Bound for Nairobi, Ethiopian Airlines flight 302 plummeted into a rural countryside area just minutes after taking off on March 10, 2019.
A malfunction aboard the Boeing 737 MAX 8 aircraft had forced the plane’s nose to pitch downward as pilots tried to regain altitude.
The nosedive of a Lion Air 737 MAX in Indonesia a year ago resulted in the deaths of all 189 people on board. An investigation initially uncovered that the malfunction of plane’s MCAS anti-stall system was the reason for the plane’s downward descent.
It’s also speculated that a similar malfunction befell the Ethiopian Airlines flight prior to the crash.
The 737 MAX model has since been grounded by aviation authorities worldwide as Boeing works on a fix.
According to Njoroge, representatives of both Ethiopian Airlines and Boeing were present at the burial. Some embassy employees from the victims’ respective countries were there as well.

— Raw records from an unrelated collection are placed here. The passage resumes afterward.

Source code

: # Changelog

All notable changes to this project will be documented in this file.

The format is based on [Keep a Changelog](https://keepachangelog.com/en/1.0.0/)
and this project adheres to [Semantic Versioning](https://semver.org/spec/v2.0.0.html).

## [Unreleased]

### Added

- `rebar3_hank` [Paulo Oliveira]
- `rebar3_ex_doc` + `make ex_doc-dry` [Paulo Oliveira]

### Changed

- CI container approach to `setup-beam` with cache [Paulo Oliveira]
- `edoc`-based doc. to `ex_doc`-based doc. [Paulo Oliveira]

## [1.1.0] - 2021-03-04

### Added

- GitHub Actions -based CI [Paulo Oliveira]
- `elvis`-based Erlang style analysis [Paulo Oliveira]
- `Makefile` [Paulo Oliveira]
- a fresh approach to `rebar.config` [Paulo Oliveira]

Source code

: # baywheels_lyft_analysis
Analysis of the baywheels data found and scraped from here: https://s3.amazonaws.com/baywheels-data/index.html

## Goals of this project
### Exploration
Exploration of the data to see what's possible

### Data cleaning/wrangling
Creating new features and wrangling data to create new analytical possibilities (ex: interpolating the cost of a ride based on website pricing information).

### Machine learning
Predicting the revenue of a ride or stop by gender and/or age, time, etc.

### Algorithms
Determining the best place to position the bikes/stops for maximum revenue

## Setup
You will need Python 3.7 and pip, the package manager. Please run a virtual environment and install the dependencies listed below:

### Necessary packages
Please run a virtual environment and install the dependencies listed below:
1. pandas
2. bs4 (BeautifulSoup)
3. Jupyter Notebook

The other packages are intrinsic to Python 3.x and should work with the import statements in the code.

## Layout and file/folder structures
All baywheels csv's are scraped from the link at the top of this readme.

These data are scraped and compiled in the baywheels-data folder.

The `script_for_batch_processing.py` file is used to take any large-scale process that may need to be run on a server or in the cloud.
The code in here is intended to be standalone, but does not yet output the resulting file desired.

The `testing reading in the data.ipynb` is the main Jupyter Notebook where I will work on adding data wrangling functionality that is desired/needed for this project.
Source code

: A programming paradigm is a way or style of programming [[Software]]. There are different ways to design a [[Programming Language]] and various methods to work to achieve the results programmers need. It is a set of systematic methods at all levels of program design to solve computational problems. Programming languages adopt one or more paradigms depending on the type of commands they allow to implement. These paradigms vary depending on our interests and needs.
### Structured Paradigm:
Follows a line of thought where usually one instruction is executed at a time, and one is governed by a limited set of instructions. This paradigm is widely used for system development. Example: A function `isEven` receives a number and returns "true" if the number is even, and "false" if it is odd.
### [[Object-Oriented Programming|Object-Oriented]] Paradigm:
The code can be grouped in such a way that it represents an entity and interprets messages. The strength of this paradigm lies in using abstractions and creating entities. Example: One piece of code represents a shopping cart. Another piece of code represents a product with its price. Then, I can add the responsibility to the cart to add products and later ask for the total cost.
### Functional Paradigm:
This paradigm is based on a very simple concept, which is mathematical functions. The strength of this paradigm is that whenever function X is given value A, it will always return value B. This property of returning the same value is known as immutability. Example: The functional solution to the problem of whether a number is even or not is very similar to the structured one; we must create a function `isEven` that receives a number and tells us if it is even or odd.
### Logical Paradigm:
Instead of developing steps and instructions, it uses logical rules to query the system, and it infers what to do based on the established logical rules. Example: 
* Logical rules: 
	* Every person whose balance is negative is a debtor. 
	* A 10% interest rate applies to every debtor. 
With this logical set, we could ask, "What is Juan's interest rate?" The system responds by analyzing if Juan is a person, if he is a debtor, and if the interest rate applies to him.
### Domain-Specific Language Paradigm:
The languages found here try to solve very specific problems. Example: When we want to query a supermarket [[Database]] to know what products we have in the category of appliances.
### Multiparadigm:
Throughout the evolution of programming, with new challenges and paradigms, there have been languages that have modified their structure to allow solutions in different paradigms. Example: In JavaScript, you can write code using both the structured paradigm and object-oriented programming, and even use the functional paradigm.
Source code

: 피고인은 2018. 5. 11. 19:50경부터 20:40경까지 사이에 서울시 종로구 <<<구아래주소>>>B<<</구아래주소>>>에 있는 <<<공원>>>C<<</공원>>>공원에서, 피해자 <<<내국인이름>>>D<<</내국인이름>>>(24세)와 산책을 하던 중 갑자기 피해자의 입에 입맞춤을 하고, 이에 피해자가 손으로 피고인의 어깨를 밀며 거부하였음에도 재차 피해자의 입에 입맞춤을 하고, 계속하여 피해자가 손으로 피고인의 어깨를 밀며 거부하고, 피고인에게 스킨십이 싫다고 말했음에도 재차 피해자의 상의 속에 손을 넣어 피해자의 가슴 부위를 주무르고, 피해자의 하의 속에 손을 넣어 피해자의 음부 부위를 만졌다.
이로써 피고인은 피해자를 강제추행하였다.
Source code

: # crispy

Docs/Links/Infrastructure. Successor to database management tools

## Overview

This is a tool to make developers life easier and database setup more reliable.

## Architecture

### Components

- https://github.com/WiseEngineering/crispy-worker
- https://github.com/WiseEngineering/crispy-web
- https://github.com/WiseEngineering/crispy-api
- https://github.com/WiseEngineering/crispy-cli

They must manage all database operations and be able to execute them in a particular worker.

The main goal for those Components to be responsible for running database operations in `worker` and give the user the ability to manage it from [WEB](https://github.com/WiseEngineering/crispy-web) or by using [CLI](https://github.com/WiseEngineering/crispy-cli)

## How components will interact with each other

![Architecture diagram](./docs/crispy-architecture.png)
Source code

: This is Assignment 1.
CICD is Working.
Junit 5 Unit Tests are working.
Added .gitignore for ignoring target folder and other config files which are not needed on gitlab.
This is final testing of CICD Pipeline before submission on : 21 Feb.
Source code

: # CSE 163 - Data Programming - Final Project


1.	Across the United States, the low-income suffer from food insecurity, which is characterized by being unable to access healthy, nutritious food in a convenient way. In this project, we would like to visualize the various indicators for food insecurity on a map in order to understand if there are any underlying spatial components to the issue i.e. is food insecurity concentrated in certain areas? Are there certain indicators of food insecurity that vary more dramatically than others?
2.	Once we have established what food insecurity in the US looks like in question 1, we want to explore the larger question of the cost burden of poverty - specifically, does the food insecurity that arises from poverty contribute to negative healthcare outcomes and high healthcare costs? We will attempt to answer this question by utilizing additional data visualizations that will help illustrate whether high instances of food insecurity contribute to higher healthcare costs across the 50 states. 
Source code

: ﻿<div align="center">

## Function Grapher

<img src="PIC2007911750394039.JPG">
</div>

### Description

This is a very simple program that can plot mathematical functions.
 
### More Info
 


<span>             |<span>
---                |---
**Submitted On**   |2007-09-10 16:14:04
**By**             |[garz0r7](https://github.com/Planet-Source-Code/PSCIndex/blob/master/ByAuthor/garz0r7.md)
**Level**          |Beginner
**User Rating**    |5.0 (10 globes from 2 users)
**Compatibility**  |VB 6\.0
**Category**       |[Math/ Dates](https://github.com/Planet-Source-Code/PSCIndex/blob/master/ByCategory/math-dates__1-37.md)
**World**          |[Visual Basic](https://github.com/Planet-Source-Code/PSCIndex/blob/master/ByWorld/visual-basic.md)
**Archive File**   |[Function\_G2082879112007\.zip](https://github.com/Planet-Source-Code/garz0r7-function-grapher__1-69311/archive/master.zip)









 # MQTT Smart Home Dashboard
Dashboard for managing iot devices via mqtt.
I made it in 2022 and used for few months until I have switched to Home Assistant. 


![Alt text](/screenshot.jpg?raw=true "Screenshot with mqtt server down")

A family member of one of the victims, Adrian Toole, says he’s considering legal action against Ethiopian Airlines in order to “secure a leading role in planning for a future memorial.”
Boeing agreed to a payout of US$100M in July, with half of it going to families and half going to fund projects in local communities. Family members have since created foundations they say will be used to create a memorial.
“We have every day of our lives, we have seen in our sleep, we have had nightmares where we have seen that crater … we have seen the crash site every day, and we’ve lived knowing that the flesh of our loved ones were left there,” said Njoroge.